If you’d prefer advice on how to write a good opening line to your novel, I’d recommend you check out this Writing Wednesdays post instead.

Prologues: I only tend to use these when I’m writing historical fiction or fantasy, but you can make them work pretty much anywhere, I guess. Whether it’s a snippet of something that will happen later in the book, or something that happened in the past to your main characters or has an impact on them somehow, prologues can be a really useful tool.

Action: Whether it’s something like, ‘The explosion tore through the building’, or an –ing word, starting your book with action can throw your readers straight into the story before they’ve even met your characters. That’s not always a bad thing.

Speech: Actually, this can be a great way of introducing your characters, or part of your main storyline.
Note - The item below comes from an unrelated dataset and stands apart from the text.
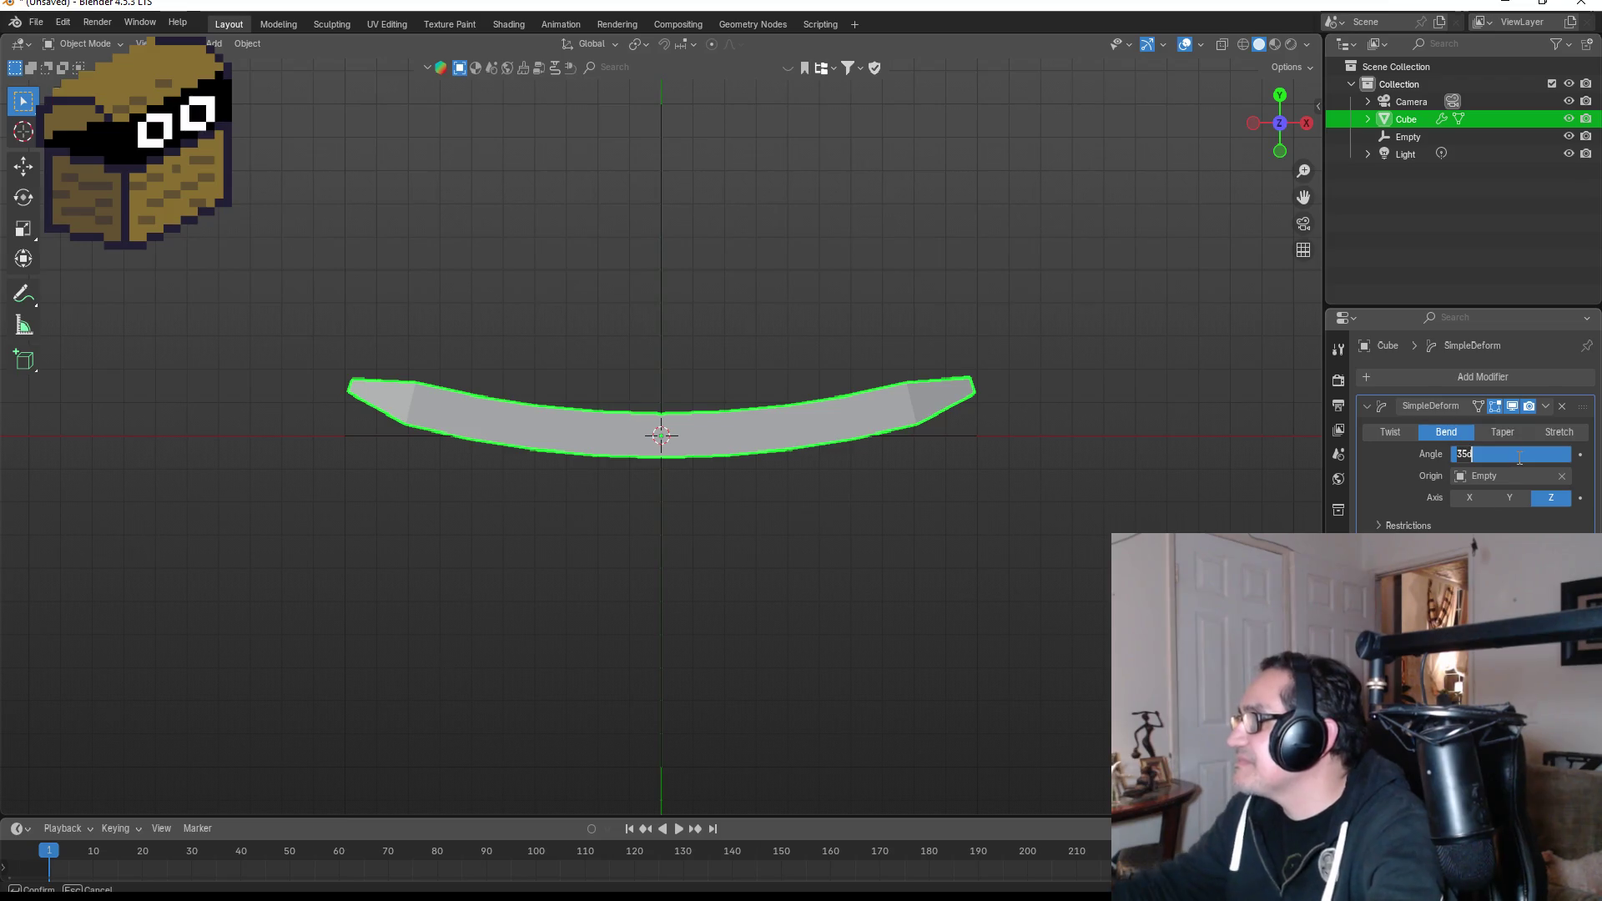
text(30)
text(20)
key(Return)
It all depends on what you want to be said, but again, I want to reiterate that starting your book with speech and dialogue is completely allowed. The only thing I would say is to exercise caution: break the dialogue up with some actions, some description on the setting, maybe throw a name in there. If your whole first page is eighteen lines of dialogue thrown back and forth with nothing else, it might confuse your readers and not engage them properly. But hey, it’s totally up to you.

You might also like this guest Writing Wednesday post by Non Pratt for some awesome advice on writing dialogue.

Pathetic fallacy: Again, nobody is going to stop you doing this! It’s definitely a great way of setting the scene. That’s why you see it so many times in books. It’s great for setting the tone as well as allowing you to set the scene and maybe introduce your characters.

Description: Again with setting the scene. (I’m pretty sure most opening lines in books are there to either set the scene/tone or introduce the characters.) I don’t think it matters if you set your story in the woods or a dystopian post-apocalyptic world or your average high school. If it feels like it works, then go for it. Whether you’re describing the setting or your character’s appearance.

You might also like this post for advice on setting the scene.

If you’re after more ideas, or maybe want more specific examples, I recommend you check out some books. Pick up books you own, or go to the library or the bookstore and just take a look at the first page of some of them. Particularly check out books in the genre you’re writing, but don’t discount books outside of your genre.

You might also like this post on why it’s important to read if you want to be a writer.

Ultimately, you’ve gotta do what feel right. Your writing is extremely personal and while you can appreciate the need for an editor and the input they’ll give you, nobody can write your book for you.*

(*I mean, unless you hire a ghost writer. But outside of celebrities who aren’t authors, this hardly ever happens. And I don’t mean co-authoring a book, because that involves both of you writing and both of you creating.)

Anyway. Nobody can write your book for you. Nobody is going to tell you how to start your book. Maybe you have to try a couple of different things before you find one that works for you, but try them! See what works! See what you like! Each story and each writer are different, after all.